Neural Network Based Framework for Passive Intermodulation Cancellation in MIMO Systems
Xiaolong Li, Zhi-Qin John Xu, Peiting You, Yifei Zhu
TL;DR
The paper tackles passive intermodulation (PIM) interference in MIMO-OFDM systems by learning a compact nonlinear mapping $f_\theta(\mathbf{x})$ to approximate the PIM function $\mathbf{z} = f(\mathbf{x})$ from training pairs. It introduces a lightweight neural framework that combines depthwise separable and dilated convolutions, with a static-task LUT+ReLU branch and a dynamic-task CNN+FC+Sigmoid branch, trained under a cyclic learning-rate schedule and regularized by gradient clipping and weight decay. The approach achieves up to $\approx 29$ dB average power error (APE) with as few as $11{,}856$ parameters in static settings and maintains strong performance in dynamic, time-varying scenarios across multiple channels.

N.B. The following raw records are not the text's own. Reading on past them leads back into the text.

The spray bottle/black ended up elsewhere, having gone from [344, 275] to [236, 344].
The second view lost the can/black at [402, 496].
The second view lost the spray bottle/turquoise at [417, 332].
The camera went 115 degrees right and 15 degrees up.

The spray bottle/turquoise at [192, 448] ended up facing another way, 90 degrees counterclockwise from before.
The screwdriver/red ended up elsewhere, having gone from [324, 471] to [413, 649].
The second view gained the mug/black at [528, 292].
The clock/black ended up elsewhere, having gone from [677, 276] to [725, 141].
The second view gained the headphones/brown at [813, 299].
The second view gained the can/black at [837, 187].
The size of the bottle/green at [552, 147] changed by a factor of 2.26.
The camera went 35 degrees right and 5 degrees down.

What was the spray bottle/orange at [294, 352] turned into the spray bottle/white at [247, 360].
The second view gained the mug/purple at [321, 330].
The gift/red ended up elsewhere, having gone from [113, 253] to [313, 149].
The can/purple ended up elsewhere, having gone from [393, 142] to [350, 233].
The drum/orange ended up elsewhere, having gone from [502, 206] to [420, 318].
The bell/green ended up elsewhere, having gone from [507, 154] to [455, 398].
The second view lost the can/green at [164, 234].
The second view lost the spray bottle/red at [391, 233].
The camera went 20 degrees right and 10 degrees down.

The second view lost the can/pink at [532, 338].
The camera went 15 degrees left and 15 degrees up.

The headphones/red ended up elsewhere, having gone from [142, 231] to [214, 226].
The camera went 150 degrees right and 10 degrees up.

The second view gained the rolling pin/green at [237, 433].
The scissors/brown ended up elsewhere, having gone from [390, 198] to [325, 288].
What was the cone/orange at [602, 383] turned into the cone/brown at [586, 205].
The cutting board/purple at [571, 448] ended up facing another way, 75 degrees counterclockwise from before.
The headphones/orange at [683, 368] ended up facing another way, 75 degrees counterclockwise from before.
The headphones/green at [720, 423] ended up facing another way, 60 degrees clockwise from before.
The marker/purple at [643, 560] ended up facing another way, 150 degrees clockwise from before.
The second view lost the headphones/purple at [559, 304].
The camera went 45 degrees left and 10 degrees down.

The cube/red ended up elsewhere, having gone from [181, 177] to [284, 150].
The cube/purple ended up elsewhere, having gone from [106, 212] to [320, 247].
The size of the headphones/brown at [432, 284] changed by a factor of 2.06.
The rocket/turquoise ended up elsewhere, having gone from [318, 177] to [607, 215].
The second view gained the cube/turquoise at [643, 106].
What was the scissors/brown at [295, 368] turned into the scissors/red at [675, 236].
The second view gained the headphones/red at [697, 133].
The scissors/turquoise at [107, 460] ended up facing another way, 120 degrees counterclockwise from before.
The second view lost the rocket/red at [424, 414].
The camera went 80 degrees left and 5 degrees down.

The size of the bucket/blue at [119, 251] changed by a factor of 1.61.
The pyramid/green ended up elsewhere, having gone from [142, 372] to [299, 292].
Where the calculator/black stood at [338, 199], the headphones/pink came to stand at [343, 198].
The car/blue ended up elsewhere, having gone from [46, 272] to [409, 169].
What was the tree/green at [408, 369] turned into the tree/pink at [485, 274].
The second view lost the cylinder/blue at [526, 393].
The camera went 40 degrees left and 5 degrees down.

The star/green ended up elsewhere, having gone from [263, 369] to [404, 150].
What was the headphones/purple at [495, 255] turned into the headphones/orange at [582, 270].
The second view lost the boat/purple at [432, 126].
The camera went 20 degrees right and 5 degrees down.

This demonstrates that highly accurate PIM cancellation can be achieved with small, scalable architectures suitable for real-time deployment in 5G and beyond, enabling more robust interference mitigation in future wireless networks.
Abstract
Passive intermodulation (PIM) has emerged as a critical source of self-interference in modern MIMO-OFDM systems, especially under the stringent requirements of 5G and beyond. Conventional cancellation methods often rely on complex nonlinear models with limited scalability and high computational cost. In this work, we propose a lightweight deep learning framework for PIM cancellation that leverages depthwise separable convolutions and dilated convolutions to efficiently capture nonlinear dependencies across antennas and subcarriers. To further enhance convergence, we adopt a cyclic learning rate schedule and gradient clipping. In a controlled MIMO experimental setup, the method effectively suppresses third-order passive intermodulation (PIM) distortion, achieving up to 29dB of average power error (APE) with only 11k trainable parameters. These results highlight the potential of compact neural architectures for scalable interference mitigation in future wireless communication systems.